The Patriot Act expanded the government's intelligence-gathering powers after the attacks of Sept. 11, 2001. The renewal of the bill, which the panel approved Wednesday by voice vote, would extend more than a dozen of the act's provisions, including one that makes it easier for law enforcement and intelligence agencies to share terrorism-related information.

Republicans in the House and Senate trying to renew — and in some cases expand — the Patriot Act say it has been used in a restrained way to combat terror. Some Democratic critics say the measure gives too much power to the authorities and argue that there is little evidence the legislation has produced results.

In the House Judiciary Committee, meanwhile, lawmakers are moving toward making most of the expiring Patriot Act provisions permanent, with additional reporting requirements for the Justice Department.

Among the most controversial Patriot Act elements, the library provision permits secret warrants for "books, records, papers, documents and other items" from businesses, hospitals and other organizations.

Sen. Judiciary Committee Chairman Arlen Specter, R-Pa., wants four-year sunsets for those two provisions when the bill is debated in his committee.

Hoekstra said he opened the Intelligence Committee's session because the public doesn't often get to see how intelligence legislation is written. The meeting was held in the committee's highly secure, and small, hearing room.

"We are slowly inching our way forward" toward working more in the open, Hoekstra said after the two-hour session inside the cherry-walled Capitol room that is rarely seen by outsiders. Seventeen seals of the intelligence community hang on one wall, an oversized world map on the other.

Congress faced with renewing parts of Patriot Act
The Patriot Act was approved 45 days after the Sept. 11 attacks, and now Congress must decide whether to renew 16 parts of it that are set to expire at year's end. Republicans and Democrats repeatedly invoked 9/11 and last week's bus and rail bombings in London as a reason to clarify what authority agencies have.

California Rep. Jane Harman, the committee's top Democrat, said that she supported the bill's renewal but said that it could be significantly improved.

"Mend it. Don't end it," she said.

The panel rejected an amendment that would have let 10 different intelligence powers expire in four years, unless renewed by Congress, such as roving wiretaps. Illinois Rep. Ray Lahood was the only Republican to voice support for the amendment, saying setting expiration dates prods lawmakers to revisit the act.

The committee rejected other efforts Democrats said were aimed at improving the Patriot Act's balance between national security and civil liberties. One, by Harman, would have limited investigators' ability to obtain documentary records from libraries or bookstores. Investigators, however, would still have access to Internet records. The FBI has said terrorists have used computers at libraries and public places to communicate.

Hoekstra said the provisions had the potential to constrain terrorism investigations.

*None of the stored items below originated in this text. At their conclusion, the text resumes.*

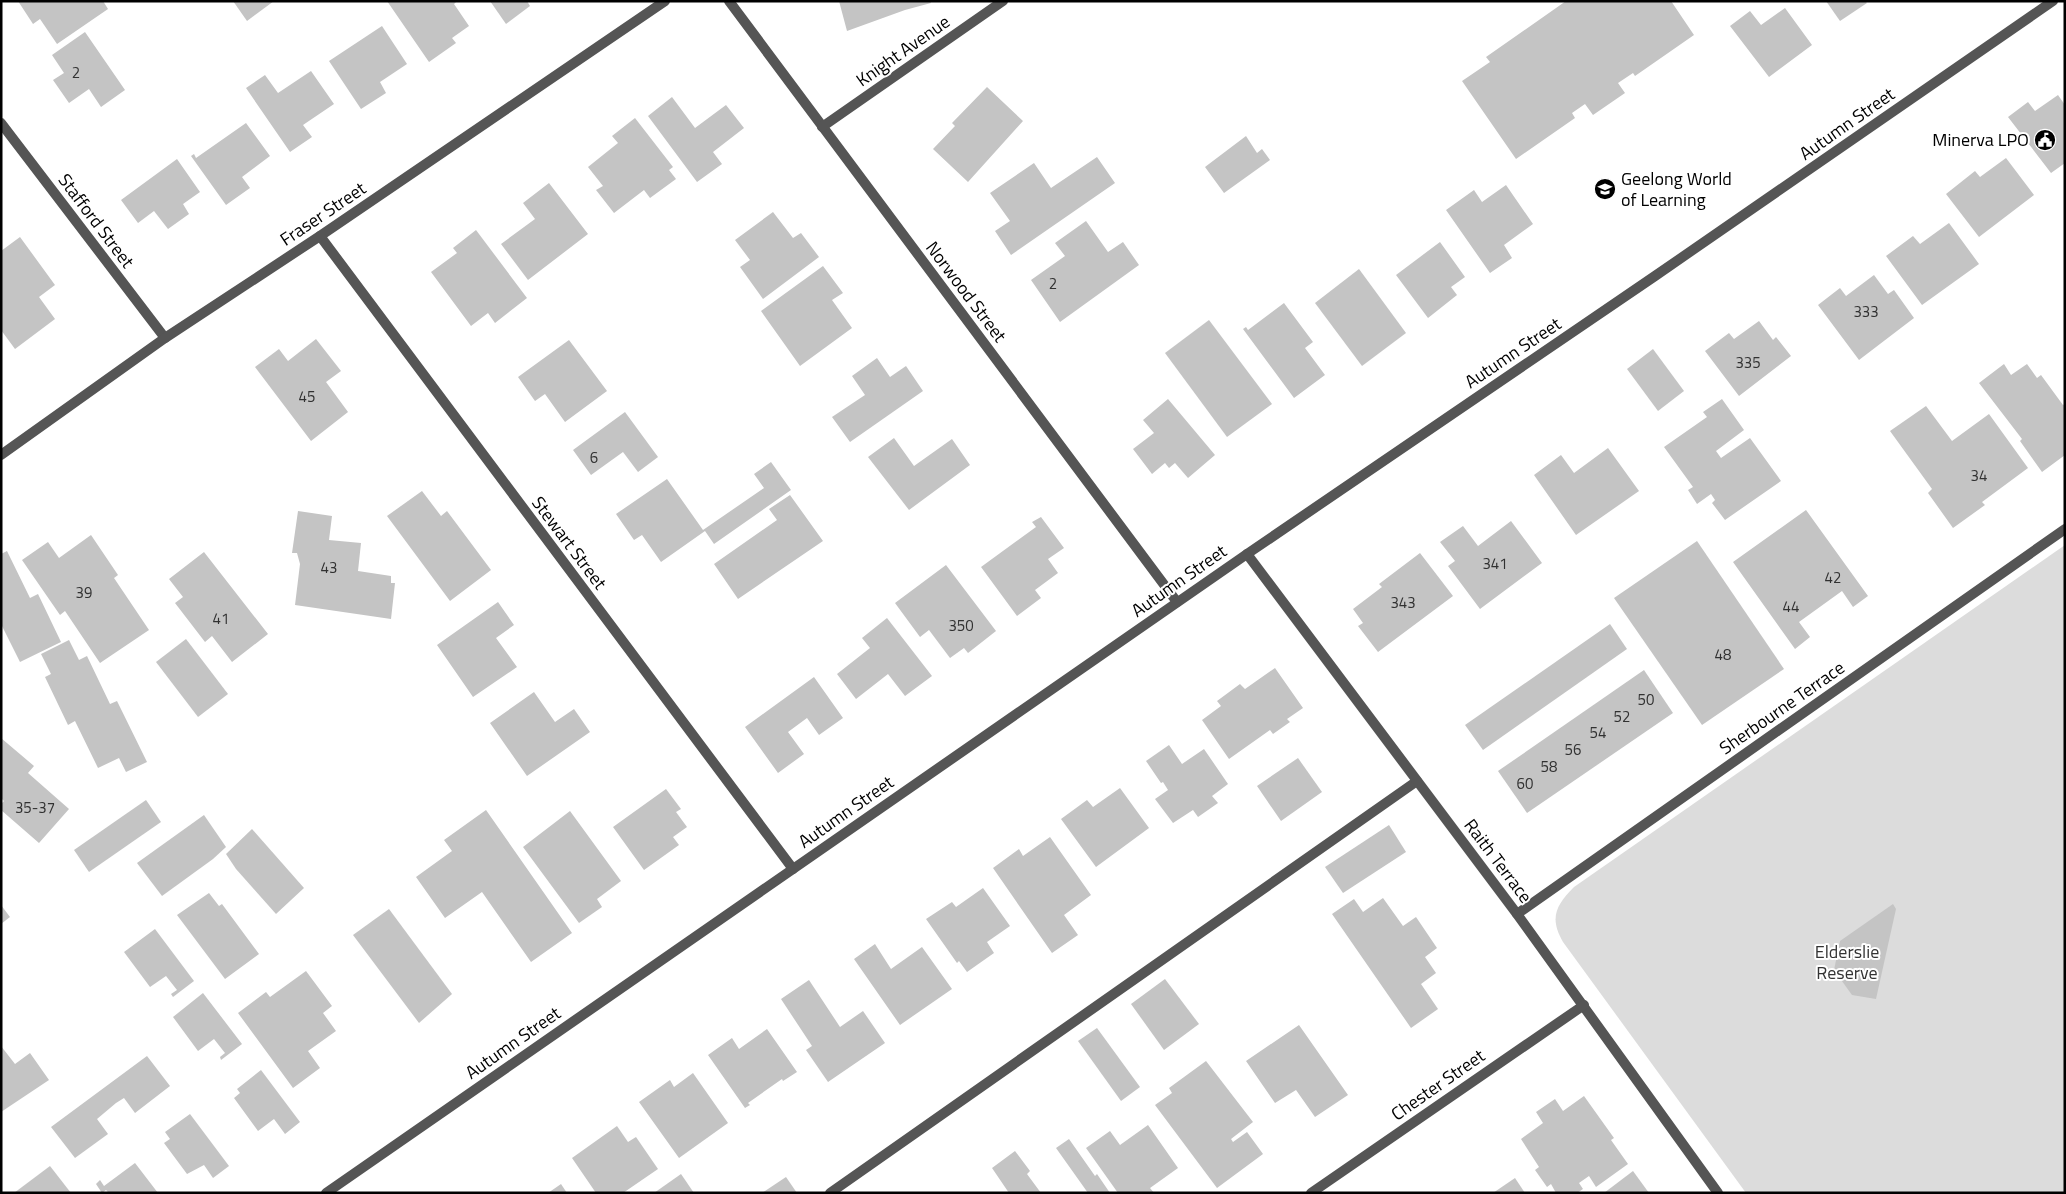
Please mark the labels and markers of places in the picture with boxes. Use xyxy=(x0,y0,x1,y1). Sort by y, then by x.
place label: Minerva LPO xyxy=(1932,126,2029,153)
public building icon: Minerva LPO xyxy=(2033,128,2057,152)
place label: Geelong World of Learning xyxy=(1621,165,1732,213)
school or university icon: Geelong World of Learning xyxy=(1593,177,1617,201)

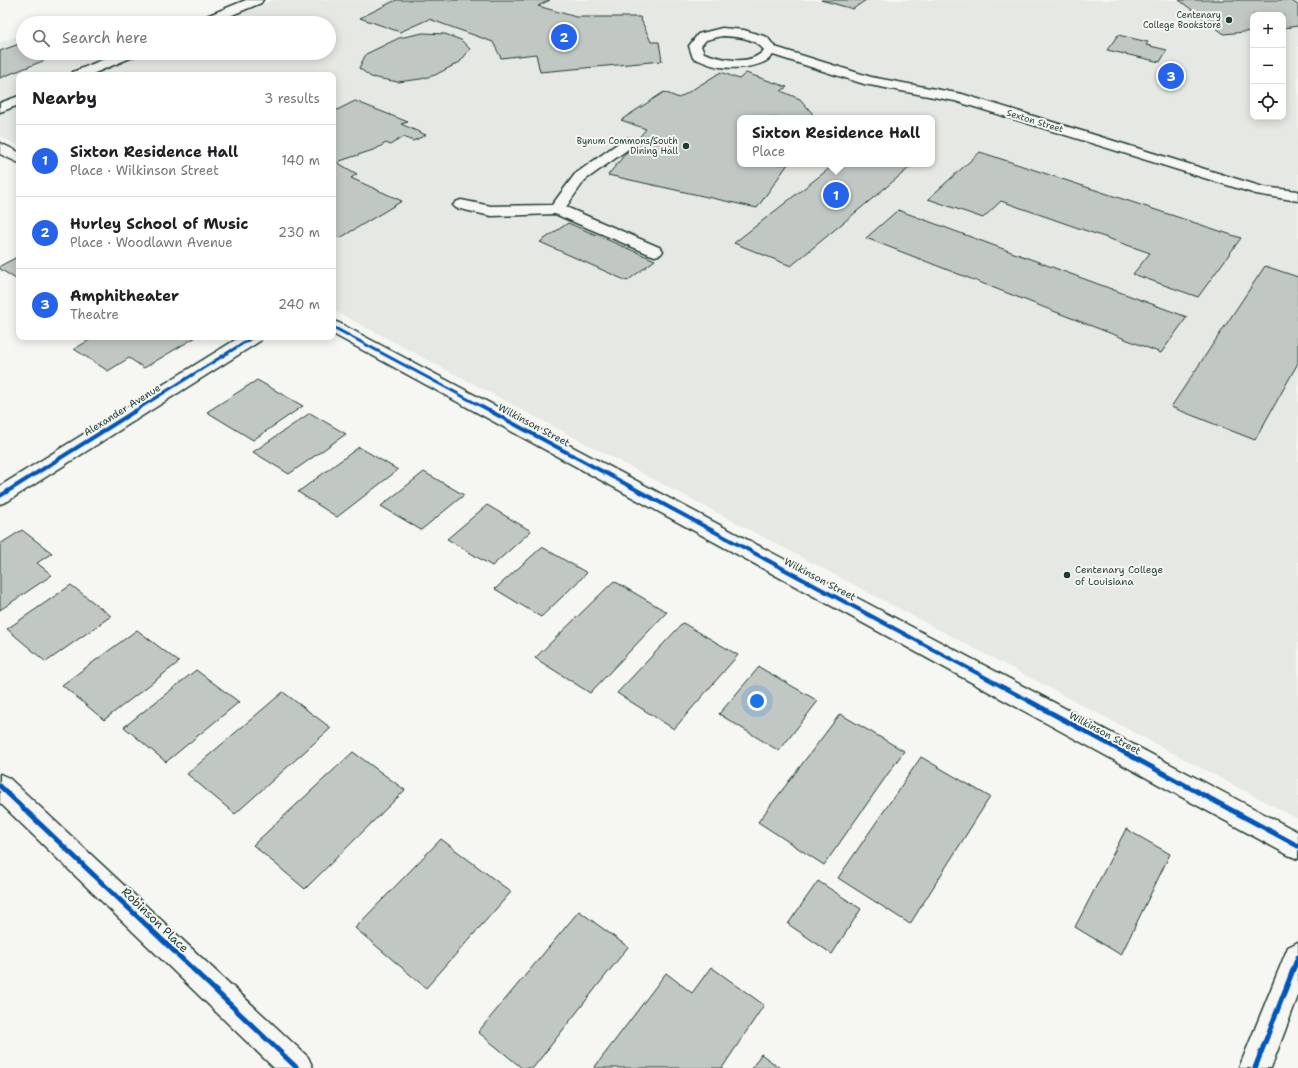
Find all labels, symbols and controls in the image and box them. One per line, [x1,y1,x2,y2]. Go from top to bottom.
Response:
place label: Centenary College Bookstore [1143,9,1221,31]
map controls [1250,12,1286,120]
button: + [1250,12,1286,48]
marker: Centenary College Bookstore [1224,15,1234,25]
search box [16,16,336,60]
pin: 2 [551,22,577,52]
icon: search [30,27,52,49]
text: Search here [62,28,148,48]
button: − [1250,48,1286,84]
pin: 3 [1158,61,1184,91]
button: locate [1250,84,1286,120]
text: Nearby [32,87,97,109]
text: 3 results [264,90,320,107]
street label: Sexton Street [1005,107,1065,135]
popup [737,115,935,167]
text: Sixton Residence Hall [752,123,920,143]
place label: Bynum Commons/South Dining Hall [577,135,678,157]
marker: Bynum Commons/South Dining Hall [681,141,691,151]
text: Sixton Residence Hall [70,142,238,162]
text: Place [752,143,785,160]
text: 1 [42,152,48,169]
text: 140 m [281,152,320,169]
text: Place · Wilkinson Street [70,162,219,179]
pin: 1 [823,180,849,210]
text: Hurley School of Music [70,214,248,234]
text: 2 [40,224,50,241]
text: 230 m [278,224,320,241]
text: Place · Woodlawn Avenue [70,234,233,251]
text: Amphitheater [70,286,179,306]
text: 3 [40,296,50,313]
text: 240 m [278,296,320,313]
text: Theatre [70,306,119,323]
street label: Alexander Avenue [81,381,163,439]
street label: Wilkinson Street [496,401,572,449]
street label: Wilkinson Street [782,555,858,603]
place label: Centenary College of Louisiana [1075,563,1163,588]
marker: Centenary College of Louisiana [1062,570,1072,580]
your location [747,691,767,711]
street label: Wilkinson Street [1067,709,1143,757]
street label: Robinson Place [118,884,192,956]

"Now is not the time to nickel-and-dime these authorities," Hoekstra said.

Harman's amendment would have also:

  • Required terrorism investigators to tell a federal intelligence court how business or other records being sought relate to a foreign agent.
  • Required requests for so-called roving wiretaps to include a description of the individual and a time limit on the surveillance.
  • Allowed criminal defendants who are prosecuted using material obtained under secretive intelligence warrants to be given summaries of that material.